Look through the data below. Collect every line where the word "pixels" occurs.

(Document layout analysis data)
════════

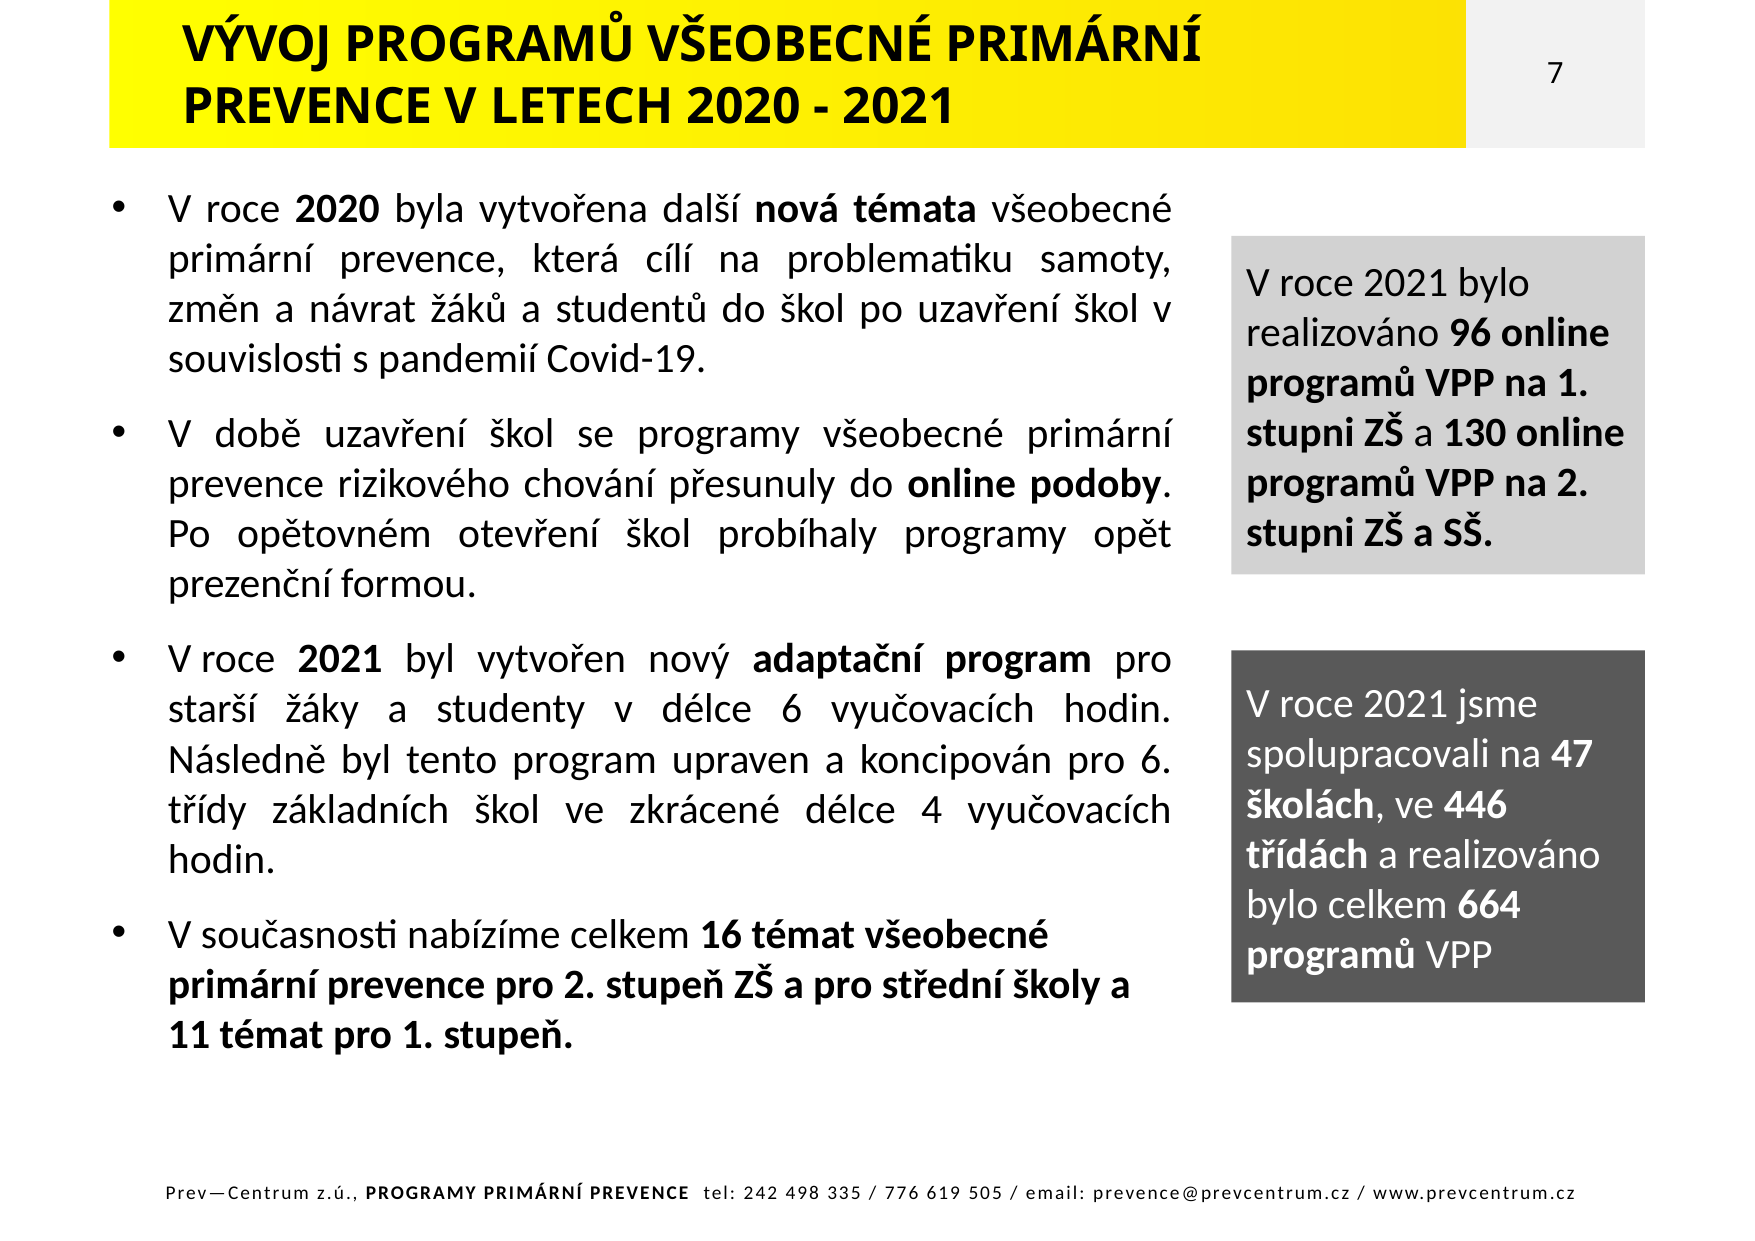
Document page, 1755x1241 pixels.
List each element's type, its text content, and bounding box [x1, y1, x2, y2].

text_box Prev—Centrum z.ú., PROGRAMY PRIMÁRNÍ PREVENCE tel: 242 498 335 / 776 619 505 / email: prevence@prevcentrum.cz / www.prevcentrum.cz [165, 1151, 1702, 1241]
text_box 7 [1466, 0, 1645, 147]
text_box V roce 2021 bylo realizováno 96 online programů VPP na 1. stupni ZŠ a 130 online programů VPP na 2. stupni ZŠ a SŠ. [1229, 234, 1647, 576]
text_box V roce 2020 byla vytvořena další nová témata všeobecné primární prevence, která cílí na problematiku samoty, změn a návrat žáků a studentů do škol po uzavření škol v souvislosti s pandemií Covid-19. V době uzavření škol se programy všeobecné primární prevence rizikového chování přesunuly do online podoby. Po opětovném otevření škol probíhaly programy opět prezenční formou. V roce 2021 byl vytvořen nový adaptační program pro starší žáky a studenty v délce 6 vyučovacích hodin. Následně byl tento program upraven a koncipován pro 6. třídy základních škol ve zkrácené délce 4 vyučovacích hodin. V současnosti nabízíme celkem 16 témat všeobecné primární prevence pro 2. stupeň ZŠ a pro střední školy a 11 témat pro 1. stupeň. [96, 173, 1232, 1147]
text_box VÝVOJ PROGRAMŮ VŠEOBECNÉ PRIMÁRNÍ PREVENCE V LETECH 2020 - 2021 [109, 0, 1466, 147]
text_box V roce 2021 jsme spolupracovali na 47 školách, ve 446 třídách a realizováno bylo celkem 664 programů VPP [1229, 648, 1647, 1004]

════════

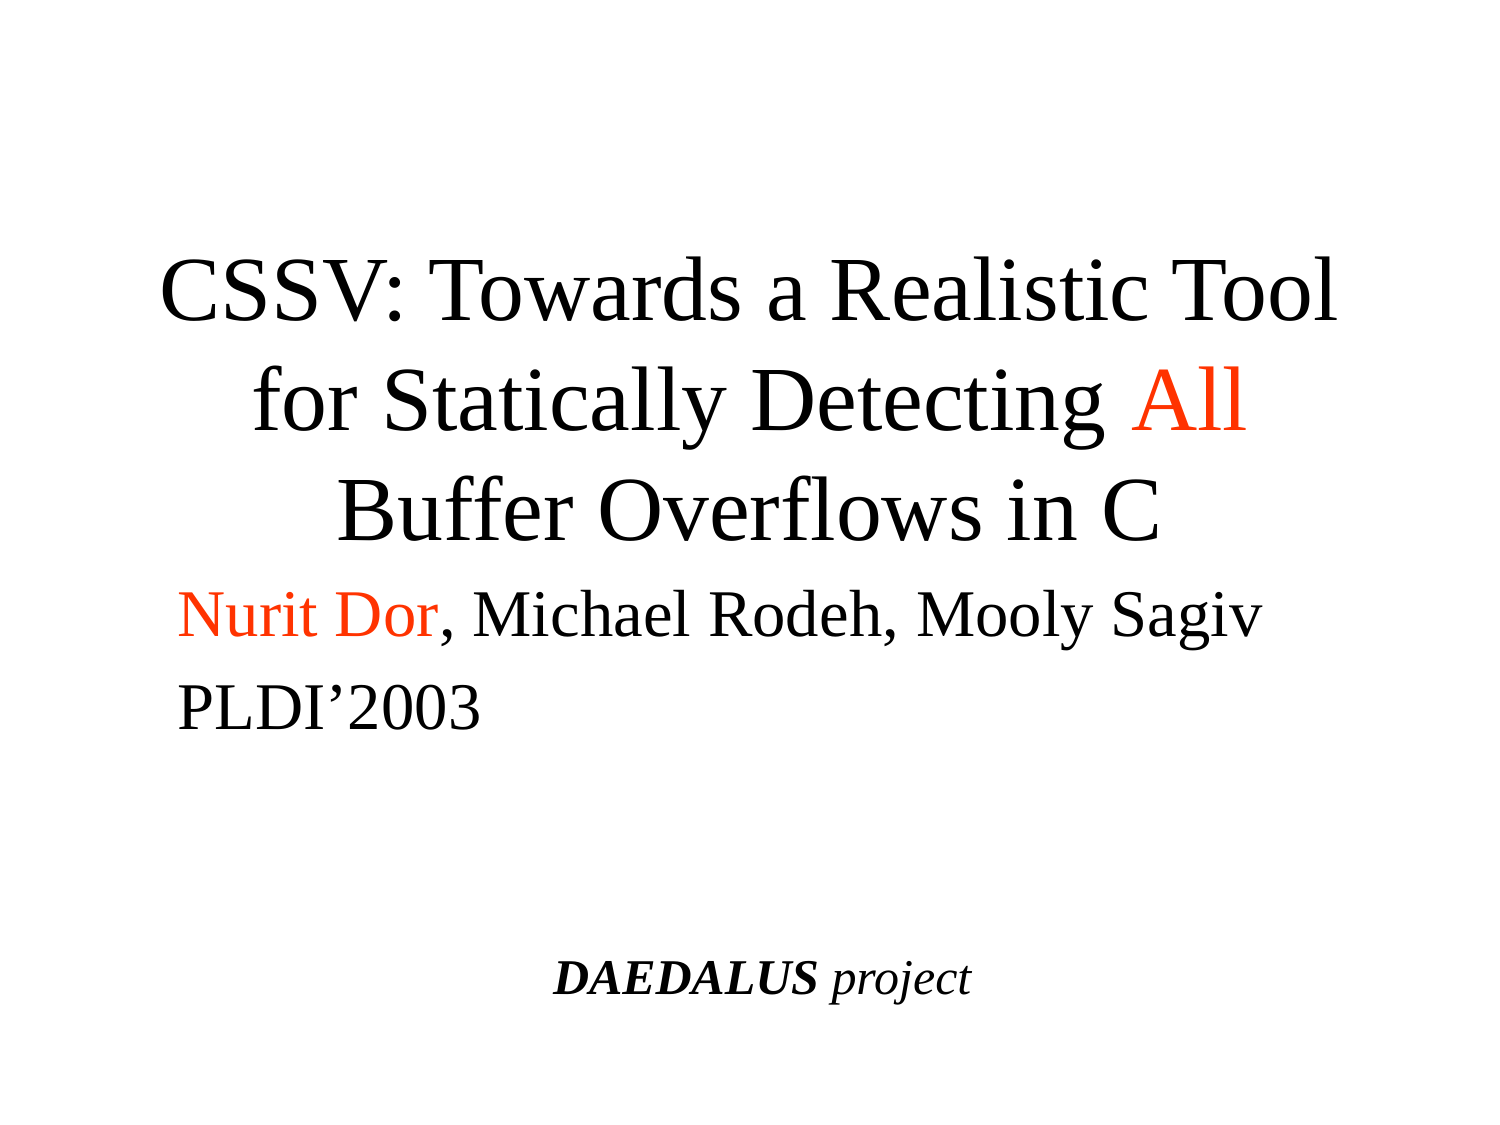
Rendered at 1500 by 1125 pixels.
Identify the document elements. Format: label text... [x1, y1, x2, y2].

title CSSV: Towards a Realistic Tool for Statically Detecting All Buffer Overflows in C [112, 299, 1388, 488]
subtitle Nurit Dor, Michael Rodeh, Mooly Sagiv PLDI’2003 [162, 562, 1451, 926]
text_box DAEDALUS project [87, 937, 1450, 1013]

════════

Expected output:
Document page, 1755x1241 pixels.
Rendered at 1500 by 1125 pixels.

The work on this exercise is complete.